- Task brief
Repeat the data exactly. Pictures stay out.
=== Records to process ===
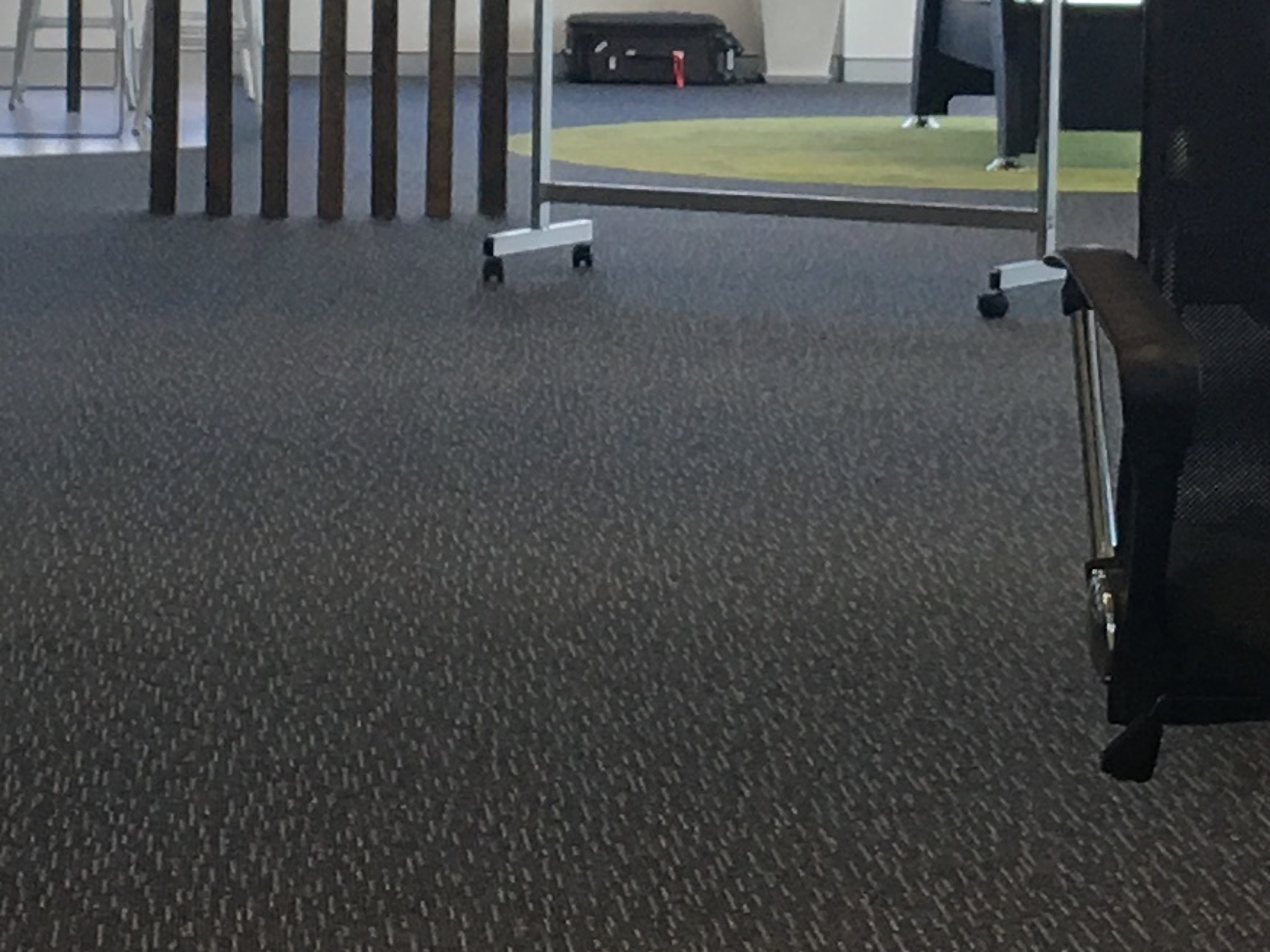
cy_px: 76
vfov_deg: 11.0
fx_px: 4914
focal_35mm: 134
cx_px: 704
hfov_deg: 14.7
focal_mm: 4.15
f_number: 2.2
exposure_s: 1/50
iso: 32
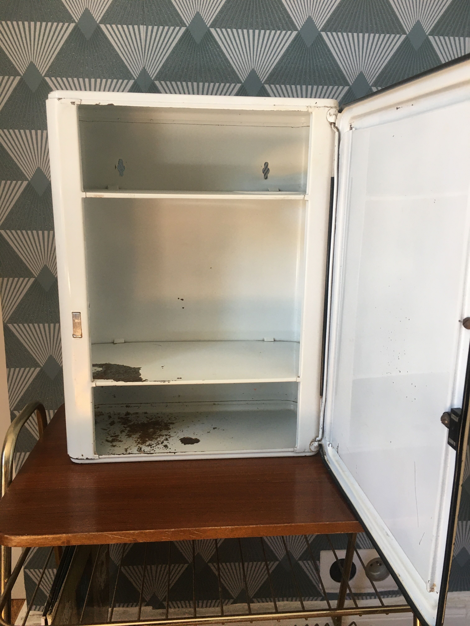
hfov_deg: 48.2
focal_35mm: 29
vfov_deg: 61.7
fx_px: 525
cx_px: 235
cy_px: 313
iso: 50
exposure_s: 1/33
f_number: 2.2
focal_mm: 4.15
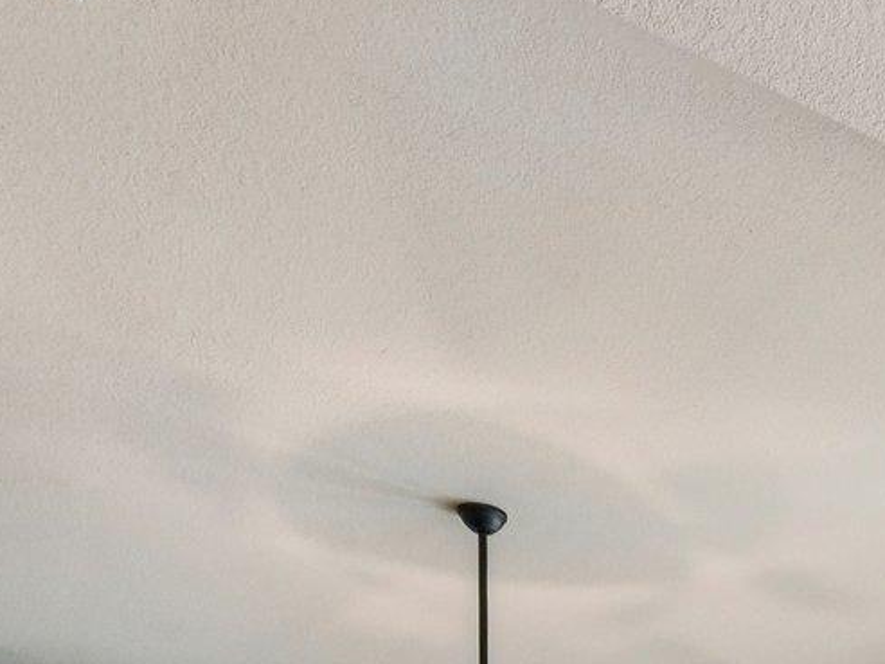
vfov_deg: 19.3
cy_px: 1216
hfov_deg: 29.3
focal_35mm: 56
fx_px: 1432
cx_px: 1081
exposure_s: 1/15
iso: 900
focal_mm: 14
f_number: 8
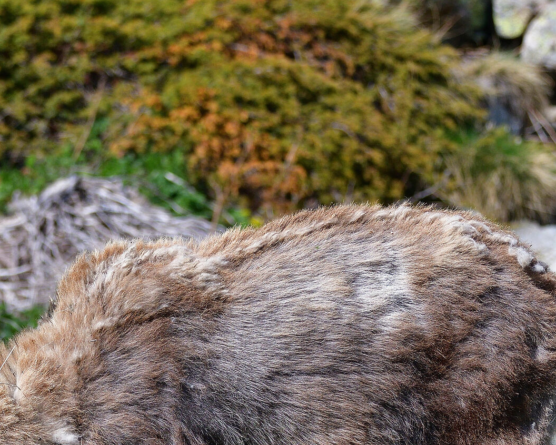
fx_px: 6319
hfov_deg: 5.0
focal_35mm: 384
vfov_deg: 4.0
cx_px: 115
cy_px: 382
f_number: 5.6
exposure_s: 1/2500
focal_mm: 120
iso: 640
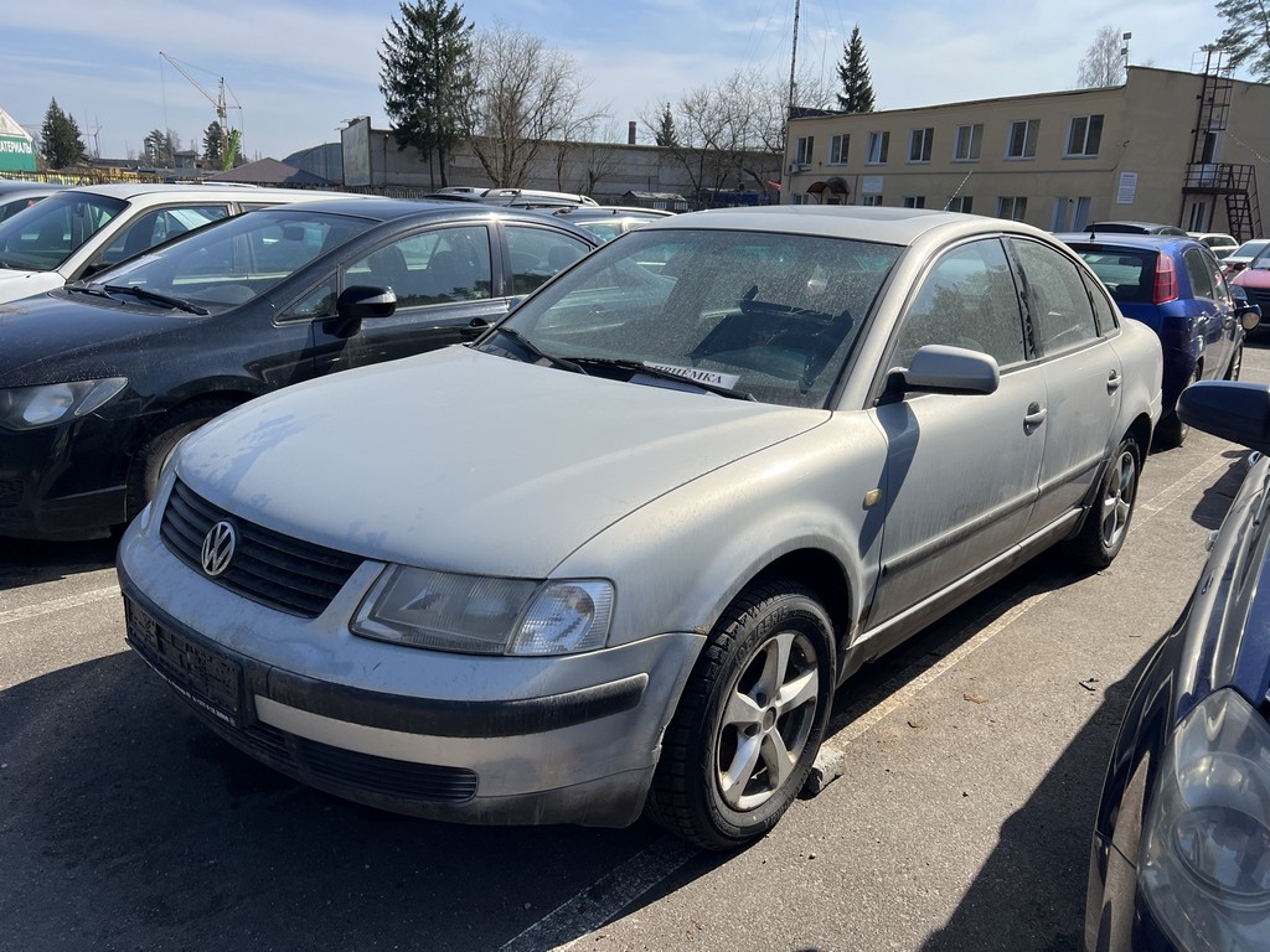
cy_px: 476
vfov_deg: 53.1
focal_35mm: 26
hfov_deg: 67.3
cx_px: 635
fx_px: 954
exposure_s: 1/3704
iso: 50
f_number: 1.5
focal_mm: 5.7
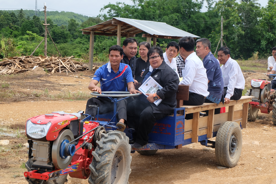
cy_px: 92
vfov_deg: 18.2
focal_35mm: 75
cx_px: 138
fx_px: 575
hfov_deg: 27.0
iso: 400
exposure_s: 1/350
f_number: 10
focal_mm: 50
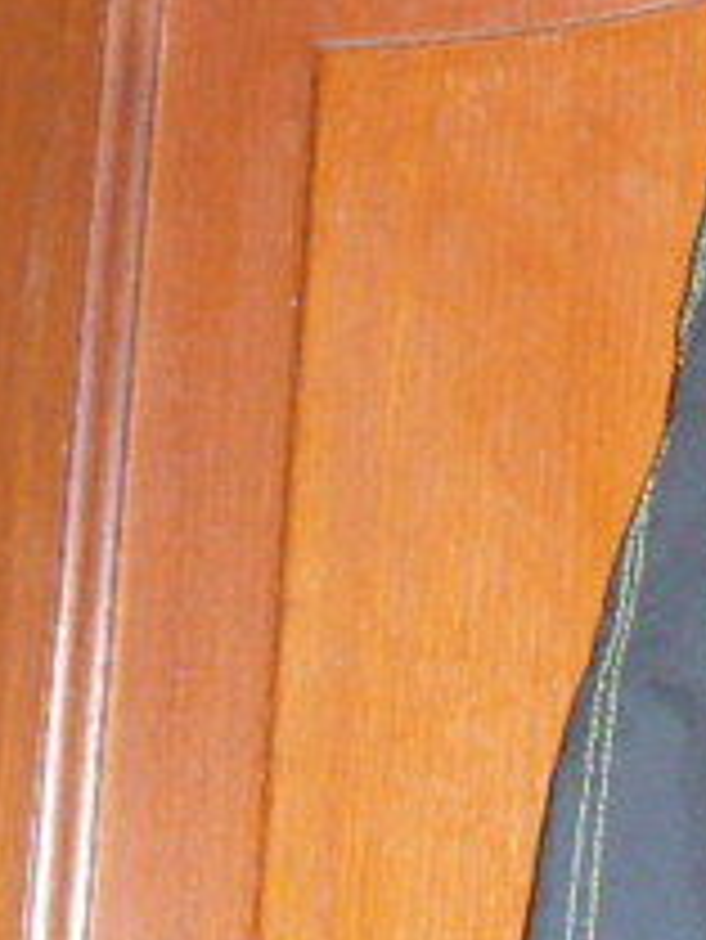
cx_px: 1385
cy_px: 522
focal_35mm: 101
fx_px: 2744
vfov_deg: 19.4
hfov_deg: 12.9
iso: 250
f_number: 3.3
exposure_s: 1/30
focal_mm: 4.6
===
- Answer to the exercise
cy_px: 76
vfov_deg: 11.0
fx_px: 4914
focal_35mm: 134
cx_px: 704
hfov_deg: 14.7
focal_mm: 4.15
f_number: 2.2
exposure_s: 1/50
iso: 32
hfov_deg: 48.2
focal_35mm: 29
vfov_deg: 61.7
fx_px: 525
cx_px: 235
cy_px: 313
iso: 50
exposure_s: 1/33
f_number: 2.2
focal_mm: 4.15
vfov_deg: 19.3
cy_px: 1216
hfov_deg: 29.3
focal_35mm: 56
fx_px: 1432
cx_px: 1081
exposure_s: 1/15
iso: 900
focal_mm: 14
f_number: 8
fx_px: 6319
hfov_deg: 5.0
focal_35mm: 384
vfov_deg: 4.0
cx_px: 115
cy_px: 382
f_number: 5.6
exposure_s: 1/2500
focal_mm: 120
iso: 640
cy_px: 476
vfov_deg: 53.1
focal_35mm: 26
hfov_deg: 67.3
cx_px: 635
fx_px: 954
exposure_s: 1/3704
iso: 50
f_number: 1.5
focal_mm: 5.7
cy_px: 92
vfov_deg: 18.2
focal_35mm: 75
cx_px: 138
fx_px: 575
hfov_deg: 27.0
iso: 400
exposure_s: 1/350
f_number: 10
focal_mm: 50
cx_px: 1385
cy_px: 522
focal_35mm: 101
fx_px: 2744
vfov_deg: 19.4
hfov_deg: 12.9
iso: 250
f_number: 3.3
exposure_s: 1/30
focal_mm: 4.6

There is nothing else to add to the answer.